The second purpose of this study was to assess exercise performance as an integrated measure of physiological fitness. Exercise performance has been suggested as a relevant laboratory assessment of Darwinian fitness (Arnold, 1986; Huey & Stevenson, 1979). Ware (1982) has argued that fish are selected for maximization of surplus available energy. Critical swimming speed is a possible way to assess available energy. In addition, locomotor performance has been shown to correlate with competitive advantage in fish (Castleberry & Cech, 1986). In this context, I tested whether fish in naturally acidic waters showed evidence of compensating to their environment by exhibiting enhanced swimming performance in soft, acidic water.

Perch from the naturally acidic Wharton Lake never had a higher critical swimming speed in acid water than did perch from the circumneutral Trout Lake. The only significant interpopulation difference in critical swimming speeds at low pH occurred in series III: swimming performance of gravid females from Wharton Lake was poorer in acid water. The relatively lower critical swimming speed of Wharton Lake perch in neutral water (Fig. 3) offers some evidence for adaptation of exercise performance. The mean decrease in swimming performance in these two series from neutral to acidic water was less for Wharton Lake perch (−1·47 cm s⁻¹ series I; −4·59 cm s⁻¹ series II) than for Trout Lake perch (−4·46 cm s⁻¹ series I; −7·19 cm s⁻¹ series II).

These results do not overwhelmingly support the use of locomotor performance to assess physiological compensation to natural acidity in fish. Using white muscle buffering capacity, Nelson & Magnuson (1987) suggested that burst locomotor capacity was also identical between populations. However, the increased tolerance of Wharton Lake perch to lethal acidity (Rahel, 1983), their increased blood oxy gen-carrying capacity (Nelson et al. 1988), various muscle metabolite and blood acid-base and ion differences (J. A. Nelson, unpublished results), and the weak evidence for resilience of swimming performance, all attest to some degree of acclimatization or adaptation in the Wharton Lake population.

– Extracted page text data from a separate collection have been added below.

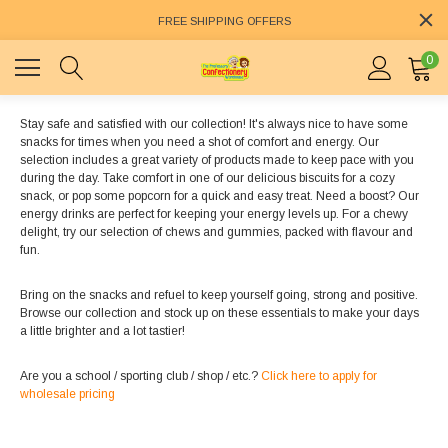
FREE SHIPPING OFFERS
0
Stay safe and satisfied with our collection! It's always nice to have some
snacks for times when you need a shot of comfort and energy. Our
selection includes a great variety of products made to keep pace with you
during the day. Take comfort in one of our delicious biscuits for a cozy
snack, or pop some popcorn for a quick and easy treat. Need a boost? Our
energy drinks are perfect for keeping your energy levels up. For a chewy
delight, try our selection of chews and gummies, packed with flavour and
fun.
Bring on the snacks and refuel to keep yourself going, strong and positive.
Browse our collection and stock up on these essentials to make your days
a little brighter and a lot tastier!
Are you a school / sporting club / shop / etc.?
Click here to apply for
wholesale pricing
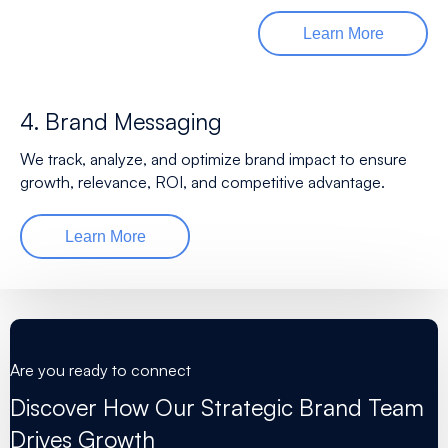
Learn More
4. Brand Messaging
We track, analyze, and optimize brand impact to ensure
growth, relevance, ROI, and competitive advantage.
Learn More
Are you ready to connect
Discover How Our Strategic Brand Team
Drives Growth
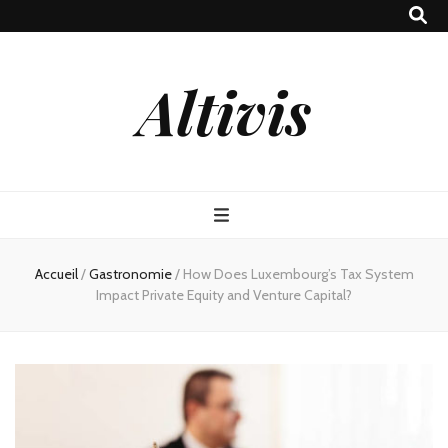
Altivis
Accueil
/
Gastronomie
/
How Does Luxembourg’s Tax System
Impact Private Equity and Venture Capital?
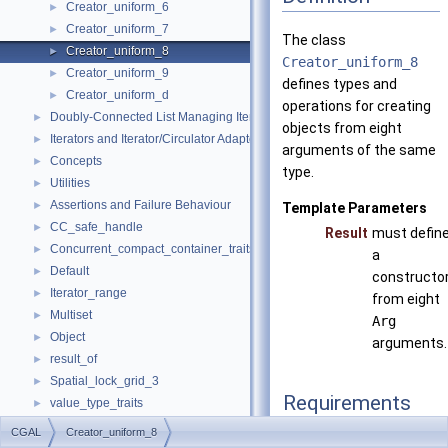
Creator_uniform_6
►
Creator_uniform_7
►
The class
Creator_uniform_8
►
Creator_uniform_8
Creator_uniform_9
►
defines types and
Creator_uniform_d
►
operations for creating
Doubly-Connected List Managing Items in Place
►
objects from eight
Iterators and Iterator/Circulator Adaptors
►
arguments of the same
Concepts
►
type.
Utilities
►
Assertions and Failure Behaviour
►
Template Parameters
CC_safe_handle
►
Result
must defin
Concurrent_compact_container_traits
►
a
Default
►
constructo
Iterator_range
►
from eight
Multiset
►
Arg
Object
►
arguments.
result_of
►
Spatial_lock_grid_3
►
Requirements
value_type_traits
►
CGAL_ALLOCATOR
CGAL
Creator_uniform_8
typedef Arg
argume
Default_named_parameters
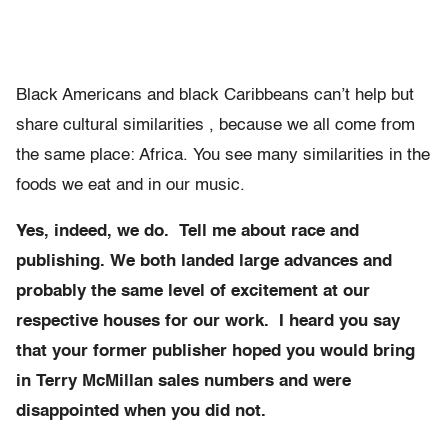
Black Americans and black Caribbeans can’t help but
share cultural similarities , because we all come from
the same place: Africa. You see many similarities in the
foods we eat and in our music.
Yes, indeed, we do. Tell me about race and
publishing. We both landed large advances and
probably the same level of excitement at our
respective houses for our work. I heard you say
that your former publisher hoped you would bring
in Terry McMillan sales numbers and were
disappointed when you did not.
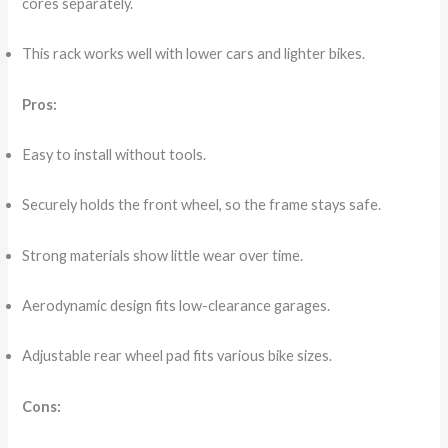
cores separately.
This rack works well with lower cars and lighter bikes.
Pros:
Easy to install without tools.
Securely holds the front wheel, so the frame stays safe.
Strong materials show little wear over time.
Aerodynamic design fits low-clearance garages.
Adjustable rear wheel pad fits various bike sizes.
Cons:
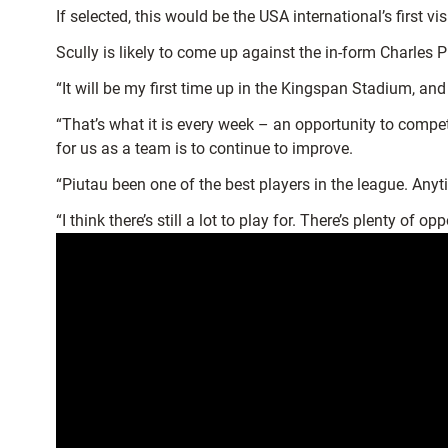
If selected, this would be the USA international’s first v
Scully is likely to come up against the in-form Charles P
“It will be my first time up in the Kingspan Stadium, an
“That’s what it is every week – an opportunity to compe
for us as a team is to continue to improve.
“Piutau been one of the best players in the league. Any
“I think there’s still a lot to play for. There’s plenty of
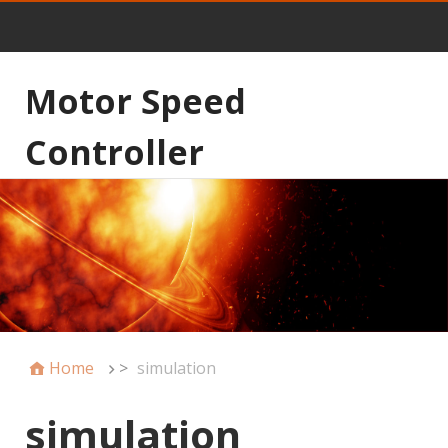
Motor Speed
Controller
Home
>
simulation
simulation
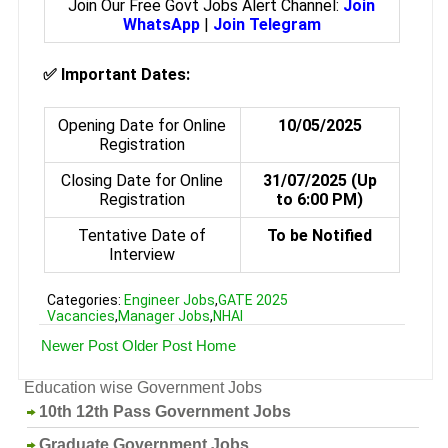
Join Our Free Govt Jobs Alert Channel:
Join
WhatsApp
|
Join Telegram
✅
Important Dates:
Opening Date for Online
10/05/2025
Registration
Closing Date for Online
31/07/2025 (Up
Registration
to 6:00 PM)
Tentative Date of
To be Notified
Interview
Categories:
Engineer Jobs
,
GATE 2025
Vacancies
,
Manager Jobs
,
NHAI
Newer Post
Older Post
Home
Education wise Government Jobs
10th 12th Pass Government Jobs
Graduate Government Jobs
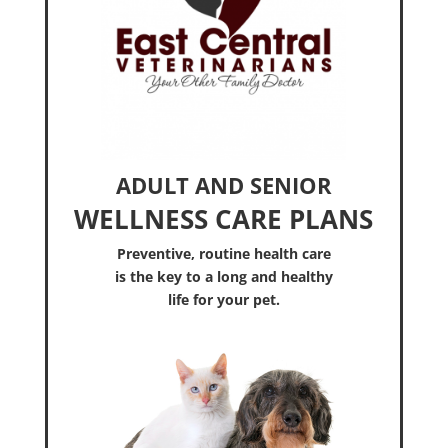
ADULT AND SENIOR
WELLNESS CARE PLANS
Preventive, routine health care
is the key to a long and healthy
life for your pet.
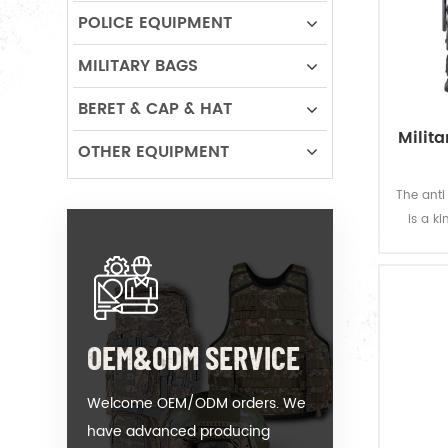
POLICE EQUIPMENT
MILITARY BAGS
BERET & CAP & HAT
Milita
OTHER EQUIPMENT
The anti 
is a k
sco
OEM&ODM SERVICE
Welcome OEM/ODM orders. We
have advanced producing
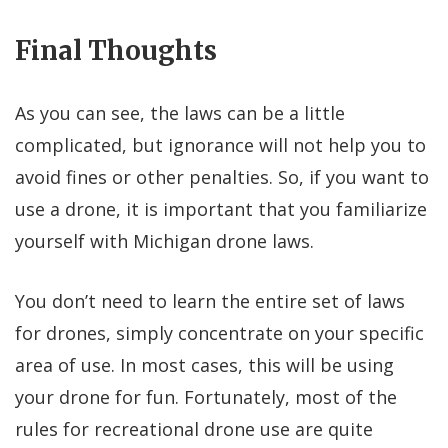
Final Thoughts
As you can see, the laws can be a little
complicated, but ignorance will not help you to
avoid fines or other penalties. So, if you want to
use a drone, it is important that you familiarize
yourself with Michigan drone laws.
You don’t need to learn the entire set of laws
for drones, simply concentrate on your specific
area of use. In most cases, this will be using
your drone for fun. Fortunately, most of the
rules for recreational drone use are quite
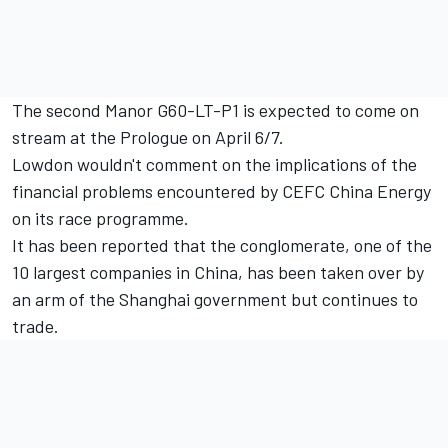
The second Manor G60-LT-P1 is expected to come on
stream at the Prologue on April 6/7.
Lowdon wouldn't comment on the implications of the
financial problems encountered by CEFC China Energy
on its race programme.
It has been reported that the conglomerate, one of the
10 largest companies in China, has been taken over by
an arm of the Shanghai government but continues to
trade.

In conclusion, the results show that acidic, but environmentally realistic, water reduces prolonged swimming performance of yellow perch. The impaired performance may have several causes. In individuals affected by acid water, substrate availability could determine fatigue time. Increased osmoregulatory and/or acid–base regulatory costs exhaust the limiting resource sooner, lowering U_crit. The effect of hard-water acclimation can be explained if the gill were to bind greater amounts of Ca²⁺ in hard water. Then the leaching of Ca²⁺ from the gills in acid water (Marshall, 1985; McWilliams, 1983) would be less important, and calcium could exert its ameliorating effect on ion flux rate and permeability upsets at low pH (McDonald, 1983; Wood & McDonald, 1982). In the perch minimally influenced by acid water, substrate is not limiting and fatigue is determined by other factors (such as intracellular acidosis or lactate accumulation) and is not affected by the increased costs of acid–base or ion regulation in acid water. The best alternative to this explanation is that those perch whose swimming performance is insensitive to soft, acid water are individuals with minimal changes in branchial permeability or ion transport kinetics in acid water.

A perch population isolated for 2000–3000 generations in a naturally acidic lake in northern Wisconsin did not have higher absolute swimming speeds in acid water, but their swimming performance was less affected by soft, acid water than conspecifics from a circumneutral lake.

I thank my field and laboratory assistants and the Center for Limnology support staff, both at Madison and the Trout Lake Biological Station, for invaluable assistance. I also thank Gregory Slater for excellent technical help. Dennis Hisey provided statistical advice. Theodore Garland, Jr, John Magnuson and the editorial staff of this Journal commented helpfully on the manuscript. Supported by University of Wisconsin Graduate School grant no. 170669 to John J. Magnuson and The Alexander von Humbolt Stiftung.